The U.S. appears to be at a turning point in the novel coronavirus (COVID-19) pandemic. Cities that were initial “hot spots,” such as Seattle, WA, reportedly are seeing case rates decline, whereas other areas are beginning to reach their peak in hospital admissions. Surgeons in both areas are looking to restore elective operations, and the hospitals in which they work need to start planning for when they can reopen their operating rooms (ORs) to patients needing nonemergent procedures. In last night’s press briefing, President Donald Trump stated that elective operations can resume, as clinically appropriate, on an outpatient basis at facilities that adhere to Centers for Medicare & Medicaid Services guidelines.

This issue of the Bulletin: ACS COVID-19 Updates focuses heavily on helping surgeons, other members of the surgical patient care team, and their institutions return to performing elective procedures in a way that is safe and delivers high-quality care. Highlights include the American College of Surgeons (ACS) guidance that offers a set of principles and issues that facilities can apply as they prepare for resumption of elective surgical care, with an eye toward meeting local needs and constraints.

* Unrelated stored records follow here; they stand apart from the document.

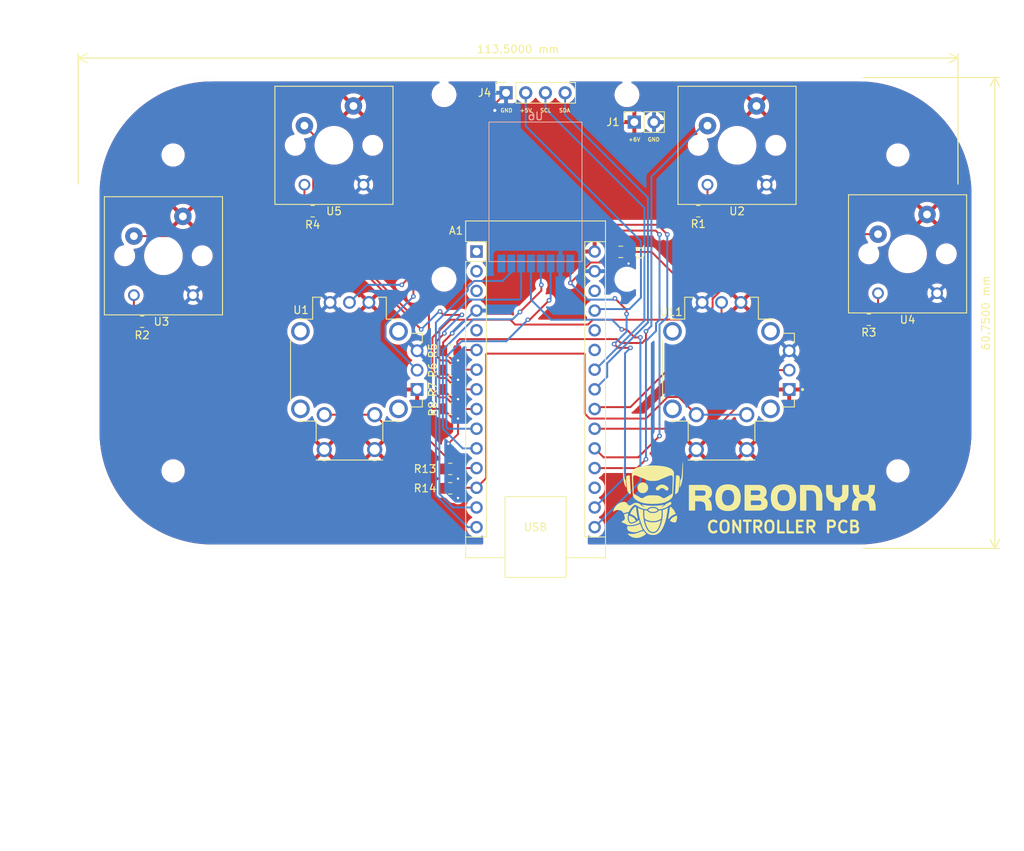
<source format=kicad_pcb>
(kicad_pcb (version 20211014) (generator pcbnew)

  (general
    (thickness 1.6)
  )

  (paper "A4")
  (layers
    (0 "F.Cu" signal)
    (31 "B.Cu" signal)
    (32 "B.Adhes" user "B.Adhesive")
    (33 "F.Adhes" user "F.Adhesive")
    (34 "B.Paste" user)
    (35 "F.Paste" user)
    (36 "B.SilkS" user "B.Silkscreen")
    (37 "F.SilkS" user "F.Silkscreen")
    (38 "B.Mask" user)
    (39 "F.Mask" user)
    (40 "Dwgs.User" user "User.Drawings")
    (41 "Cmts.User" user "User.Comments")
    (42 "Eco1.User" user "User.Eco1")
    (43 "Eco2.User" user "User.Eco2")
    (44 "Edge.Cuts" user)
    (45 "Margin" user)
    (46 "B.CrtYd" user "B.Courtyard")
    (47 "F.CrtYd" user "F.Courtyard")
    (48 "B.Fab" user)
    (49 "F.Fab" user)
    (50 "User.1" user)
    (51 "User.2" user)
    (52 "User.3" user)
    (53 "User.4" user)
    (54 "User.5" user)
    (55 "User.6" user)
    (56 "User.7" user)
    (57 "User.8" user)
    (58 "User.9" user)
  )

  (setup
    (stackup
      (layer "F.SilkS" (type "Top Silk Screen"))
      (layer "F.Paste" (type "Top Solder Paste"))
      (layer "F.Mask" (type "Top Solder Mask") (thickness 0.01))
      (layer "F.Cu" (type "copper") (thickness 0.035))
      (layer "dielectric 1" (type "core") (thickness 1.51) (material "FR4") (epsilon_r 4.5) (loss_tangent 0.02))
      (layer "B.Cu" (type "copper") (thickness 0.035))
      (layer "B.Mask" (type "Bottom Solder Mask") (thickness 0.01))
      (layer "B.Paste" (type "Bottom Solder Paste"))
      (layer "B.SilkS" (type "Bottom Silk Screen"))
      (copper_finish "None")
      (dielectric_constraints no)
    )
    (pad_to_mask_clearance 0)
    (aux_axis_origin 64 90.75)
    (pcbplotparams
      (layerselection 0x00010fc_ffffffff)
      (disableapertmacros false)
      (usegerberextensions true)
      (usegerberattributes true)
      (usegerberadvancedattributes true)
      (creategerberjobfile true)
      (svguseinch false)
      (svgprecision 6)
      (excludeedgelayer true)
      (plotframeref false)
      (viasonmask false)
      (mode 1)
      (useauxorigin true)
      (hpglpennumber 1)
      (hpglpenspeed 20)
      (hpglpendiameter 15.000000)
      (dxfpolygonmode true)
      (dxfimperialunits true)
      (dxfusepcbnewfont true)
      (psnegative false)
      (psa4output false)
      (plotreference true)
      (plotvalue true)
      (plotinvisibletext false)
      (sketchpadsonfab false)
      (subtractmaskfromsilk false)
      (outputformat 1)
      (mirror false)
      (drillshape 0)
      (scaleselection 1)
      (outputdirectory "MFR/")
    )
  )

  (net 0 "")
  (net 1 "unconnected-(A1-Pad3)")
  (net 2 "GND")
  (net 3 "Net-(A1-Pad10)")
  (net 4 "Net-(A1-Pad11)")
  (net 5 "Net-(A1-Pad12)")
  (net 6 "Net-(A1-Pad13)")
  (net 7 "Net-(A1-Pad14)")
  (net 8 "Net-(A1-Pad15)")
  (net 9 "Net-(A1-Pad16)")
  (net 10 "+3.3V")
  (net 11 "unconnected-(A1-Pad18)")
  (net 12 "unconnected-(A1-Pad1)")
  (net 13 "unconnected-(A1-Pad2)")
  (net 14 "unconnected-(A1-Pad5)")
  (net 15 "Net-(A1-Pad6)")
  (net 16 "+5V")
  (net 17 "unconnected-(A1-Pad28)")
  (net 18 "+6V")
  (net 19 "unconnected-(U6-Pad8)")
  (net 20 "/SDA")
  (net 21 "/SCL")
  (net 22 "unconnected-(A1-Pad26)")
  (net 23 "Net-(A1-Pad7)")
  (net 24 "Net-(A1-Pad8)")
  (net 25 "Net-(A1-Pad9)")
  (net 26 "Net-(A1-Pad19)")
  (net 27 "Net-(A1-Pad20)")
  (net 28 "Net-(A1-Pad21)")
  (net 29 "Net-(A1-Pad22)")
  (net 30 "unconnected-(A1-Pad25)")
  (net 31 "Net-(R1-Pad1)")
  (net 32 "Net-(R2-Pad1)")
  (net 33 "Net-(R3-Pad1)")
  (net 34 "Net-(R4-Pad1)")

  (footprint "THB001P:CNK_THB001P" (layer "F.Cu") (at 76 109))

  (footprint "Resistor_SMD:R_0805_2012Metric" (layer "F.Cu") (at 49.25 102.75))

  (footprint "THB001P:CNK_THB001P" (layer "F.Cu") (at 124 109))

  (footprint "Resistor_SMD:R_0805_2012Metric" (layer "F.Cu") (at 89 114))

  (footprint "MX1A-11NN:CHERRY_MX1A-11NN_SWITCH" (layer "F.Cu") (at 126 80))

  (footprint "MX1A-11NN:CHERRY_MX1A-11NN_SWITCH" (layer "F.Cu") (at 52 94.25))

  (footprint "Resistor_SMD:R_0805_2012Metric" (layer "F.Cu") (at 89 124.25))

  (footprint "Module:Arduino_Nano" (layer "F.Cu") (at 92.39 93.7))

  (footprint "Capacitor_SMD:C_0805_2012Metric" (layer "F.Cu") (at 111 93.75))

  (footprint "Resistor_SMD:R_0805_2012Metric" (layer "F.Cu") (at 89 121.75))

  (footprint "LOGO" (layer "F.Cu") (at 127 125.5))

  (footprint "Resistor_SMD:R_0805_2012Metric" (layer "F.Cu") (at 71.25 88.5))

  (footprint "MX1A-11NN:CHERRY_MX1A-11NN_SWITCH" (layer "F.Cu") (at 148 94))

  (footprint "MX1A-11NN:CHERRY_MX1A-11NN_SWITCH" (layer "F.Cu") (at 74 80))

  (footprint "Resistor_SMD:R_0805_2012Metric" (layer "F.Cu") (at 89 106.5))

  (footprint "Resistor_SMD:R_0805_2012Metric" (layer "F.Cu") (at 89 109))

  (footprint "Connector_PinSocket_2.54mm:PinSocket_1x02_P2.54mm_Vertical" (layer "F.Cu") (at 112.75 77 90))

  (footprint "Resistor_SMD:R_0805_2012Metric" (layer "F.Cu") (at 143 102.5 180))

  (footprint "Resistor_SMD:R_0805_2012Metric" (layer "F.Cu") (at 121 88.5 180))

  (footprint "Resistor_SMD:R_0805_2012Metric" (layer "F.Cu") (at 89 111.5))

  (footprint "Connector_PinSocket_2.54mm:PinSocket_1x04_P2.54mm_Vertical" (layer "F.Cu") (at 96.2 73.225 90))

  (footprint "nRF24L01BRKT_SMD:nRF24L01_Breakout_SMD" (layer "B.Cu") (at 106 95 90))

  (gr_line (start 43.25 86.25) (end 43.25 117) (layer "Edge.Cuts") (width 0.01) (tstamp 0fdb31ad-cf49-476a-93bb-c7c9caeeadf4))
  (gr_arc (start 141.75 71.25) (mid 152.356602 75.643398) (end 156.75 86.25) (layer "Edge.Cuts") (width 0.01) (tstamp 0fffc6cf-c21e-4671-aaa1-a6612344eb02))
  (gr_line (start 93.75 107) (end 106.25 107) (layer "Edge.Cuts") (width 0.01) (tstamp 1d738f55-5a95-4d34-800b-b88cfc820e12))
  (gr_arc (start 58.25 132) (mid 47.643398 127.606602) (end 43.25 117) (layer "Edge.Cuts") (width 0.01) (tstamp 32a611f4-c67d-4958-9785-827ed2d66e99))
  (gr_arc (start 156.75 117) (mid 152.356602 127.606602) (end 141.75 132) (layer "Edge.Cuts") (width 0.01) (tstamp 3d442e8d-e254-4251-a3dd-349303f4aa4b))
  (gr_circle (center 88.2 97.275) (end 87.1 97.275) (layer "Edge.Cuts") (width 0.01) (fill none) (tstamp 3f46fb63-3d5d-49af-aa85-56ee902ec5fa))
  (gr_line (start 141.75 71.25) (end 58.25 71.25) (layer "Edge.Cuts") (width 0.01) (tstamp 689164e9-36d7-4249-a5e9-bca74126d577))
  (gr_circle (center 53.25 81.25) (end 52.25 81.25) (layer "Edge.Cuts") (width 0.01) (fill none) (tstamp 725053bb-0f7b-4152-baa7-9064846f6803))
  (gr_circle (center 53.25 122) (end 52.25 122) (layer "Edge.Cuts") (width 0.01) (fill none) (tstamp 7376ab21-c218-4bba-8cfb-df5b3e28f588))
  (gr_circle (center 111.8 97.275) (end 110.7 97.275) (layer "Edge.Cuts") (width 0.01) (fill none) (tstamp 748435d1-8ff8-4468-84b0-4bb4304b3013))
  (gr_circle (center 111.8 73.475) (end 110.7 73.475) (layer "Edge.Cuts") (width 0.01) (fill none) (tstamp 7506d95d-4056-46a8-9749-0b37ee418529))
  (gr_arc (start 43.25 86.25) (mid 47.643398 75.643398) (end 58.25 71.25) (layer "Edge.Cuts") (width 0.01) (tstamp 8adc2ae1-c955-4fc4-90f0-54709f9e9d49))
  (gr_line (start 93.75 132) (end 93.75 107) (layer "Edge.Cuts") (width 0.01) (tstamp 930ca7be-cb58-4674-a60e-46f655d08ffb))
  (gr_circle (center 146.75 122) (end 145.75 122) (layer "Edge.Cuts") (width 0.01) (fill none) (tstamp 9f890b22-62b0-4529-95a8-d820b0f061a3))
  (gr_circle (center 88.2 73.475) (end 87.1 73.475) (layer "Edge.Cuts") (width 0.01) (fill none) (tstamp a5c7864e-0a60-4472-b8c5-f02923a8b0bb))
  (gr_line (start 156.75 117) (end 156.75 86.25) (layer "Edge.Cuts") (width 0.01) (tstamp a876ad56-93d6-41f6-bcdf-68cae945aa11))
  (gr_line (start 106.25 132) (end 141.75 132) (layer "Edge.C
... [642066 chars truncated]
</source>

This document identifies 10 distinct issues that should be addressed before elective surgery resumes.

In addition, the ACS spearheaded the development of a joint statement from the College, American Society of Anesthesiologists, Association of periOperative Registered Nurses, and American Hospital Association on the resumption of elective operations. This partnership assures buy-in and commitment from all providers of surgical patient care.

Also featured in this issue are guidelines on triage and management of elective procedures for one of our most vulnerable patient populations—individuals with cancer.

Further, in keeping with the ACS legacy of tracking and monitoring patient outcomes, the College has developed an ACS COVID-19 Registry, which will collect meaningful patient data and improve our understanding of this complex disease.

We realize that the last few months have taken a heavy financial toll on many surgical practices, and the College is working to ensure its members can resume doing what they love in a safe environment. We also continue to work with policymakers to guarantee that surgeons are eligible for small business loans and other financial opportunities through the work of our Practice Protection Committee. We hosted a webinar on this topic last night, which can be viewed here.

We are beginning to see some light at the end of this tunnel. The College is working to help you emerge safely and financially sound.